Search code examples
javamultithreadingjakarta-eecluster-computingapache-commons-vfs

Java cluster, run task only once


We have a java process, which listen's to a directory X on the file system using apache commons vfs. Whenever a new file is exported to this directory, our process kicks in. We first rename the file to filename.processing and parse the file name, get some information from the file and insert into tables, before sending this file to a Document management system. This is a single-threaded application per cluster. Now consider this running in a cluster environment, we have 5 server's. So 5 different VM's are trying to get access of the same file. The whole implementation was on the basis that only one process can rename the file to .processing at a given time, as OS will not allow multiple processes modifying the file at the same time. Once a cluster get's holds and renames file to .processing, other cluster's will ignore files which are of format .processing.

This was working fine since more than a year, but just now we found few duplicates.

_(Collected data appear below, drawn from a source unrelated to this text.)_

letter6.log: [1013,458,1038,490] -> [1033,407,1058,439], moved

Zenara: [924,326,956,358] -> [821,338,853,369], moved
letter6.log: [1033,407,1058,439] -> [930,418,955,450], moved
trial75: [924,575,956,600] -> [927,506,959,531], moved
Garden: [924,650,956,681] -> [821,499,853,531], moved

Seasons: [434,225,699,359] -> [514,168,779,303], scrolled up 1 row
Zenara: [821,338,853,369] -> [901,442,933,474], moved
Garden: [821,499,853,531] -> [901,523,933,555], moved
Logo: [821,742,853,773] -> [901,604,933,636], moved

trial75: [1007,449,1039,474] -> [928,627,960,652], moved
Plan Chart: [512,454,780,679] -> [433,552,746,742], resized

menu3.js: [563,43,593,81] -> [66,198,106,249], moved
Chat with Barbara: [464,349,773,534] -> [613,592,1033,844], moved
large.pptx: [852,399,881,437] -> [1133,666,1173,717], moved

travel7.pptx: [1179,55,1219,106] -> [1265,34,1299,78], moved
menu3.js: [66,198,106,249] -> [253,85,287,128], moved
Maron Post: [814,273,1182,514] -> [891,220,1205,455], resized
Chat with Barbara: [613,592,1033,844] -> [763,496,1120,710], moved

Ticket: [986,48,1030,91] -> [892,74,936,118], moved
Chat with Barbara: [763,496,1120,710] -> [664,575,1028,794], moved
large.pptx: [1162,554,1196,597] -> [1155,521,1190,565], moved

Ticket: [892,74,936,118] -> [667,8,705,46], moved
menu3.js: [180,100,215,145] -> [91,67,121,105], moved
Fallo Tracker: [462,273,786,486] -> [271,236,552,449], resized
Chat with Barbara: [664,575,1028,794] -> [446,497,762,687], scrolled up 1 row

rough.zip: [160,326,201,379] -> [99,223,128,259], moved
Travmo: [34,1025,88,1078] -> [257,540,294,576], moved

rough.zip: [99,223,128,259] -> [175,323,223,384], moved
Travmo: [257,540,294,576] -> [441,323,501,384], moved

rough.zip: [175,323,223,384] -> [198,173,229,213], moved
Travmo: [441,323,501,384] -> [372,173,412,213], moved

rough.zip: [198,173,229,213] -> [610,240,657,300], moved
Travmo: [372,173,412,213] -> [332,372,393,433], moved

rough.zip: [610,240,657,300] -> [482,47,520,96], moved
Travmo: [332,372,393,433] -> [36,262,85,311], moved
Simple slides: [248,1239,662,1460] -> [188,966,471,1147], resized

It looks like multiple cluster's got hold of the file, in this case say cluster a, b, c have got access of the file f.pdf and they renamed it to f.pdf.processing at the same time,(i am still baffled how OS allows modifying the file at the same time). As a result of these, cluster a,b,c they processed the file and send it to document management system. So now there are 3 duplicate files.

So in short what i am looking at is, approaches to run task only once in a cluster environment. I also want it to have a failover mechanism, so that if something went wrong with the cluster, another cluster picks up the task. We don't want to set env variable, like master=true on a box, as that will limit it to only one cluster and will not handle failover.

Any kind of help is appreciated.


Solution

  • We are implementing our own synchronization logic using a shared lock table inside the application database. This allows all cluster nodes to check if a job is already running before actually starting it itself.